Does a massive, successful blockade count?

The linked Metaculus market is gone. The closest market to this (https://www.metaculus.com/questions/11480/chinese-invasion-of-taiwan/) says this: "At least 1,000 military personnel from the People's Liberation Army have been deployed to Taiwan for the purpose of putting the sovereignty of the main island under PRC rule"

@AlexanderTheGreater thanks. Link in description updated (same question, just now a different format on Metaculus).

Unsure about your question of massive, successful blockade. This market will resolve as the one on Metaculus does, so best to ask there for clarity.

"The supreme art of war is to subdue the enemy without fighting"

Would a military invasion of Kinmen resolve yes if mainland Taiwan wasn’t also invaded?

bought Ṁ300 YES

On the question of whether China would attempt to invade Taiwan by 2030, forecasters estimated a 43% chance of this occurring (range: 20% to 70%).

https://blog.sentinel-team.org/p/sentinel-minutes-102025-trump-tariffs

@makeworld dang, sad to see I'm no longer a renegade outlier for thinking this is a coin flip

30k subsidy:

This is looking a lot more likely now

@MalachiteEagle What happened?

@derpy the US is backstabbing its allies, and in particular appeasing Russia with regards to its war of aggression in Ukraine. This makes the invasion of Taiwan significantly more likely.
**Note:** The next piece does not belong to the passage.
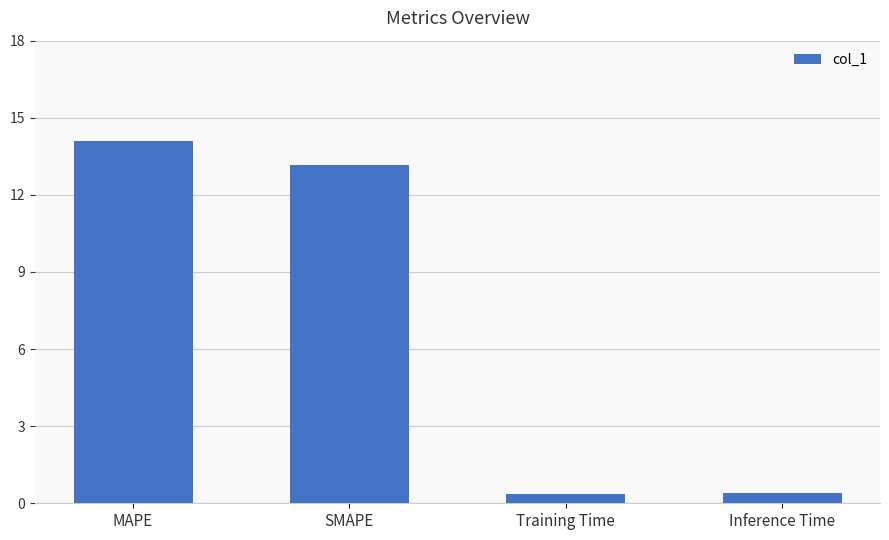

What is the value of the 4th bar from the left?

0.4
filled a Ṁ500 NO at 27% order

Seriously no. China is at great advantage now and there's literally nothing they (we) need to do to win the new cold war. Worst case I lose mana and see Taiwan's ass being beaten which is another sweet deal.
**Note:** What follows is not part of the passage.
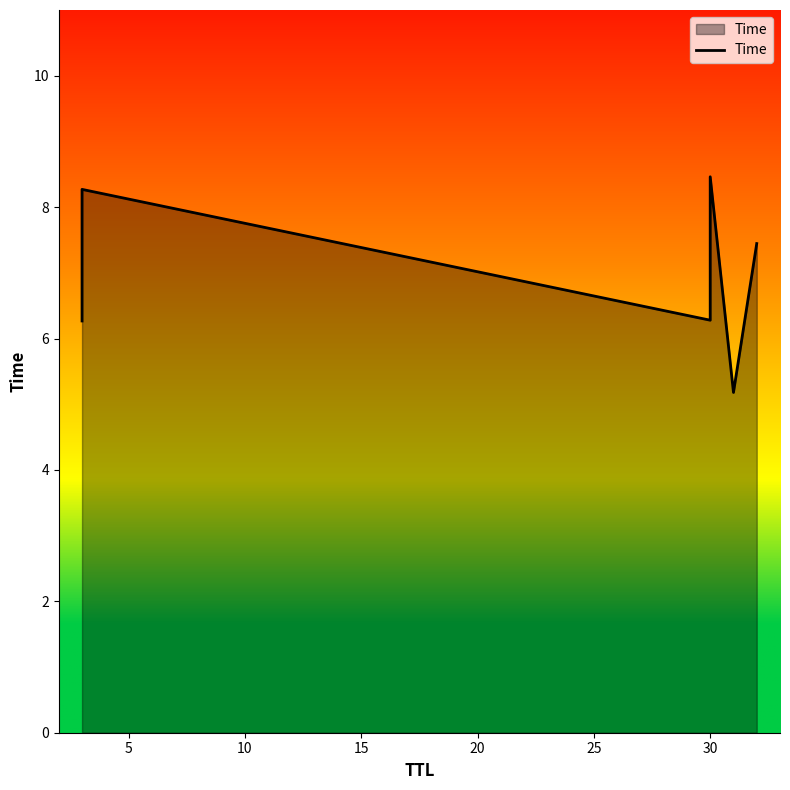

How many interior local peaks (higher than both neighbors) does the data have?

2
@StellarSerene Could you elaborate on your reasoning for China's inevitable win?

Is it because of their lead in key technological verticals (drones, batteries etc.) or something else?

@elf Lead in tech is a result of the bigger picture. With the largest supply of high-skilled labor and state-permitted blatant neglect of labor's right, China's way is the answer to this capitalist world order. What wasn't achieved last century will come true by sad and ironical means, that you exploit the rules so bad no one want it anymore. Unlike last time when China can be easily isolated, when you trade with every one no one can stop you anymore because, well, profits. Brain-drain and foreign dumping used to be an issue too but luckily stupid western countries prevent that themselves with student visa checks and export control, basically guiding China to beat the rest of the world by itself. The history book pages about our era is going to be extremely funny.

filled a Ṁ115 YES at 35% order

@ezra290 Same story triggering my bets.